* [SOURCE DATA]

::::

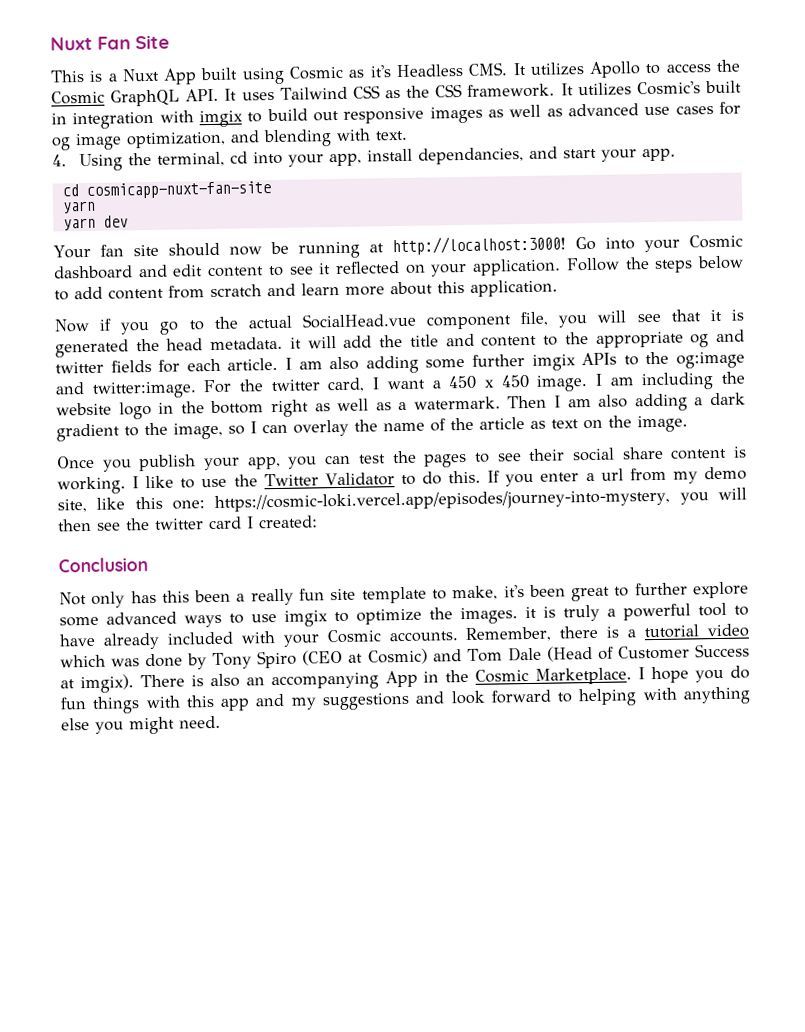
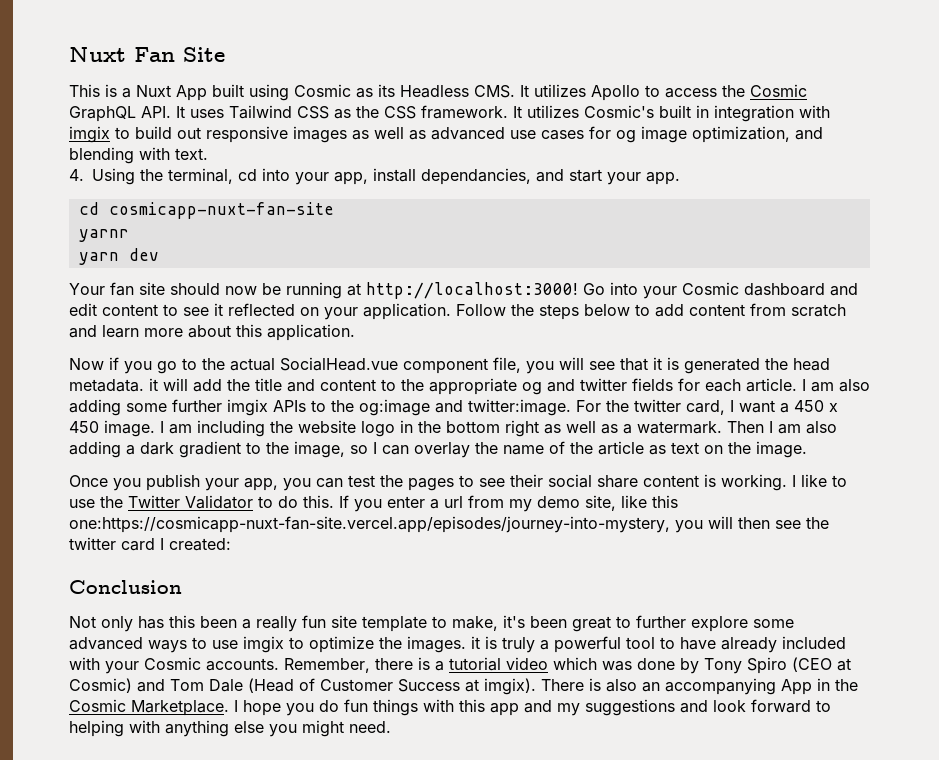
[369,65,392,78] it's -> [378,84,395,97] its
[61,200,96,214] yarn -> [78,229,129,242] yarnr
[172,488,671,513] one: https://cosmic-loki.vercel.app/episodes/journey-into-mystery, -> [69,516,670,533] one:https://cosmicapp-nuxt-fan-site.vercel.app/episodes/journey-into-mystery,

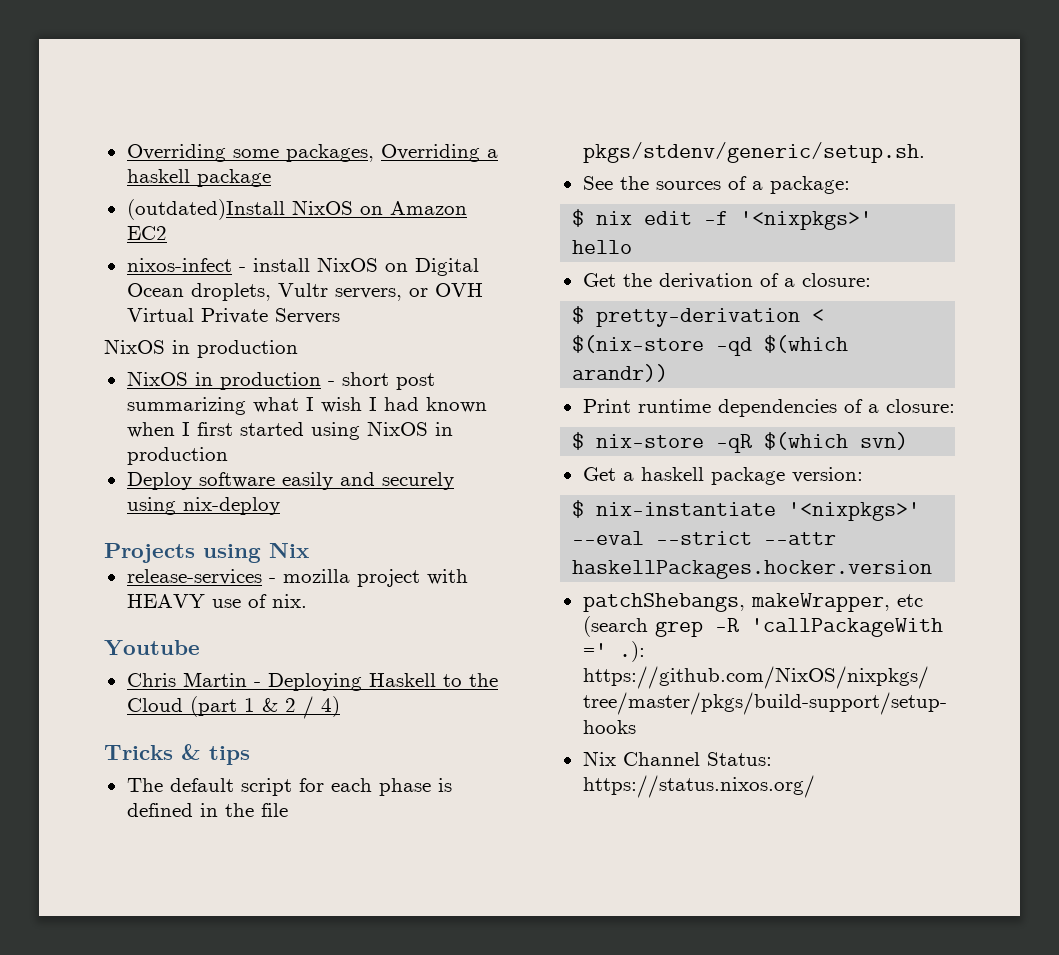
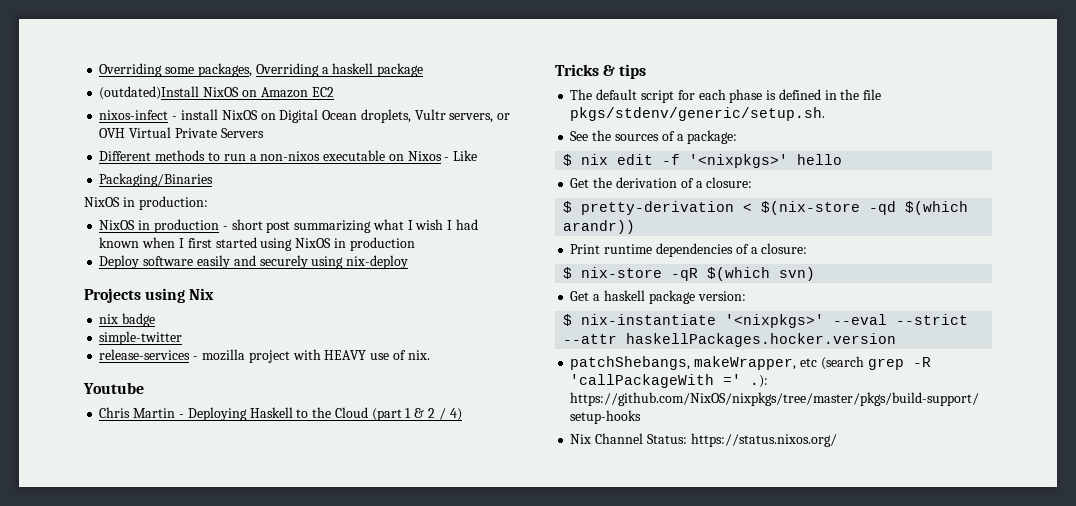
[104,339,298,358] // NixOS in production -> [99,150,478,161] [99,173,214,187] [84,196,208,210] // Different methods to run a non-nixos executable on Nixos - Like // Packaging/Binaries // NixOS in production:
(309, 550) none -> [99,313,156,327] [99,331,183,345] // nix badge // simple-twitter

::::

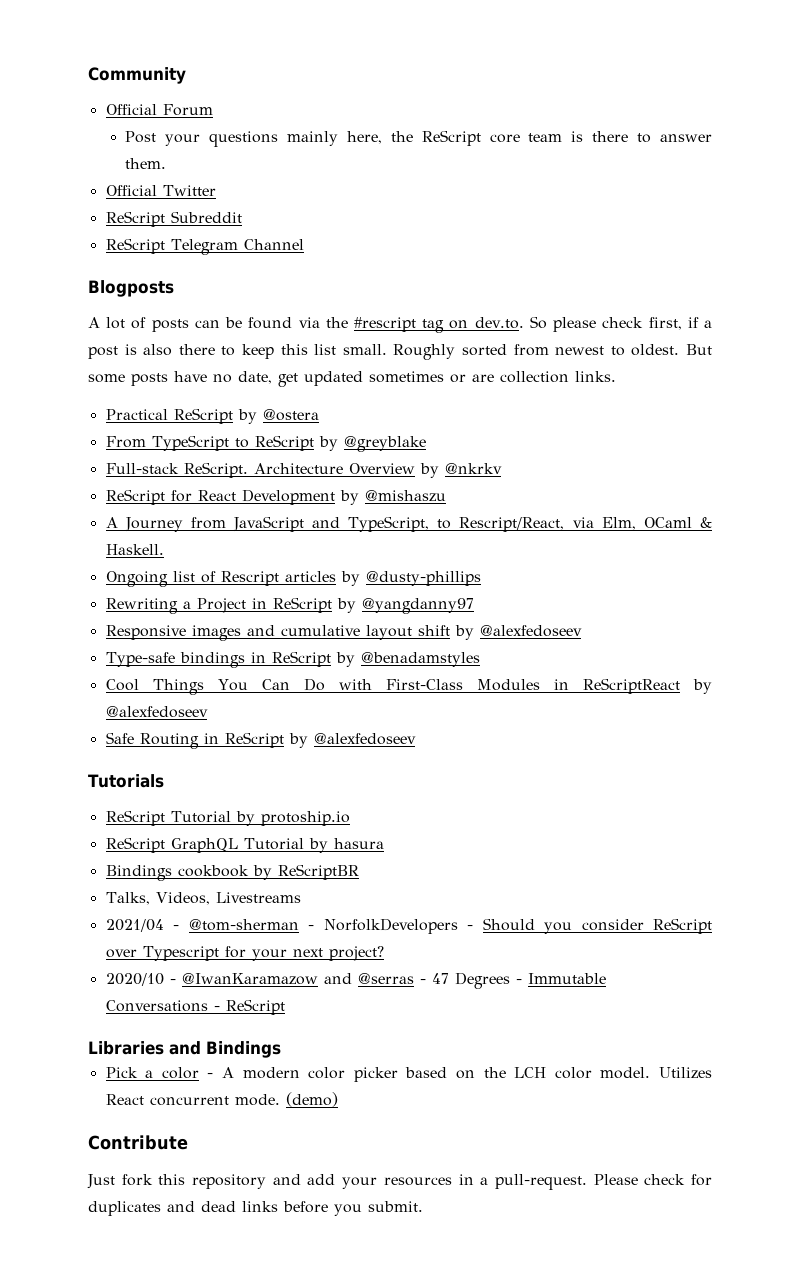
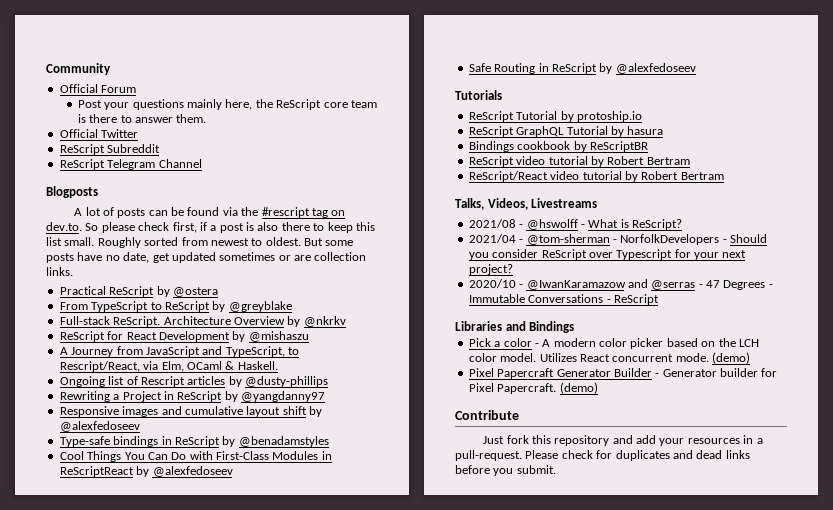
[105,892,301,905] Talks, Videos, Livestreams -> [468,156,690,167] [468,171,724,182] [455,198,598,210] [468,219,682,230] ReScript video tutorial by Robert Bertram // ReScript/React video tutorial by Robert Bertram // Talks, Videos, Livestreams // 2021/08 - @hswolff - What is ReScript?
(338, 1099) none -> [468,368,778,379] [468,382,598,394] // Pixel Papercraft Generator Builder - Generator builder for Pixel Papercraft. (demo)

::::

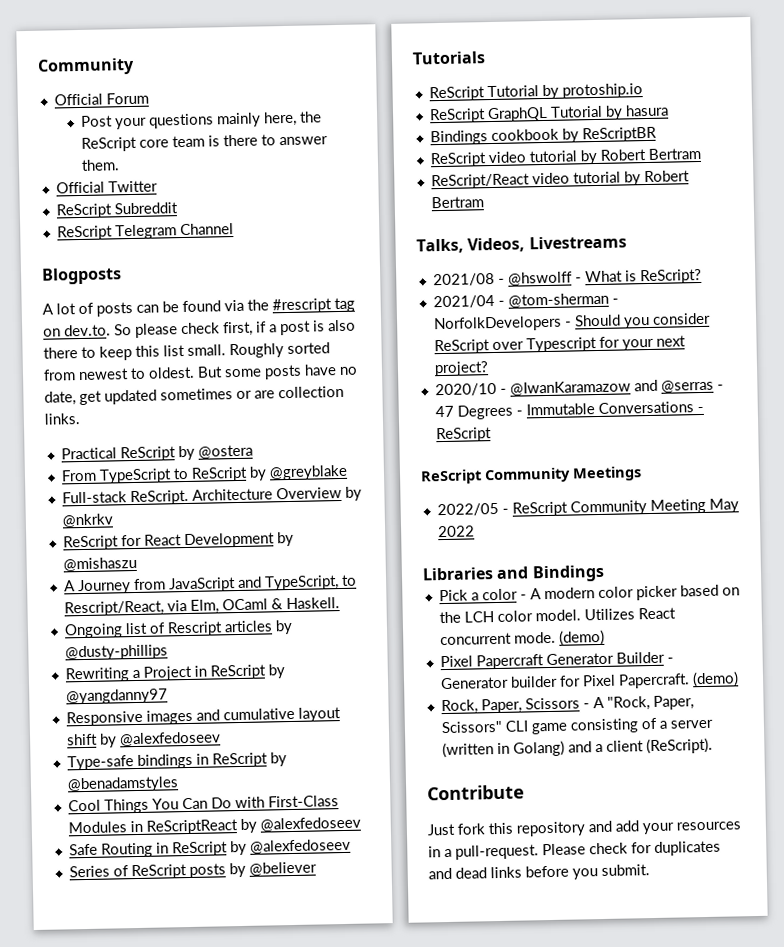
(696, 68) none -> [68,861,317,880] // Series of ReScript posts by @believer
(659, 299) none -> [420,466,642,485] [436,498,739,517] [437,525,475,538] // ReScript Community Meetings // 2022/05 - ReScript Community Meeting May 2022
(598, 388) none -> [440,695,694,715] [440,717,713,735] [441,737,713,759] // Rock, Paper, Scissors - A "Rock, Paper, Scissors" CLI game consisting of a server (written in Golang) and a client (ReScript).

::::

* [TASK TO CARRY OUT]
What you return must be an exact retyping of the lines above starting at the line with "[105,892,301,905] Talks, Videos, Livestreams" and ending at the line with "(338, 1099) none", and nothing besides.

* [RESPONSE TO THE TASK]
[105,892,301,905] Talks, Videos, Livestreams -> [468,156,690,167] [468,171,724,182] [455,198,598,210] [468,219,682,230] ReScript video tutorial by Robert Bertram // ReScript/React video tutorial by Robert Bertram // Talks, Videos, Livestreams // 2021/08 - @hswolff - What is ReScript?
(338, 1099) none -> [468,368,778,379] [468,382,598,394] // Pixel Papercraft Generator Builder - Generator builder for Pixel Papercraft. (demo)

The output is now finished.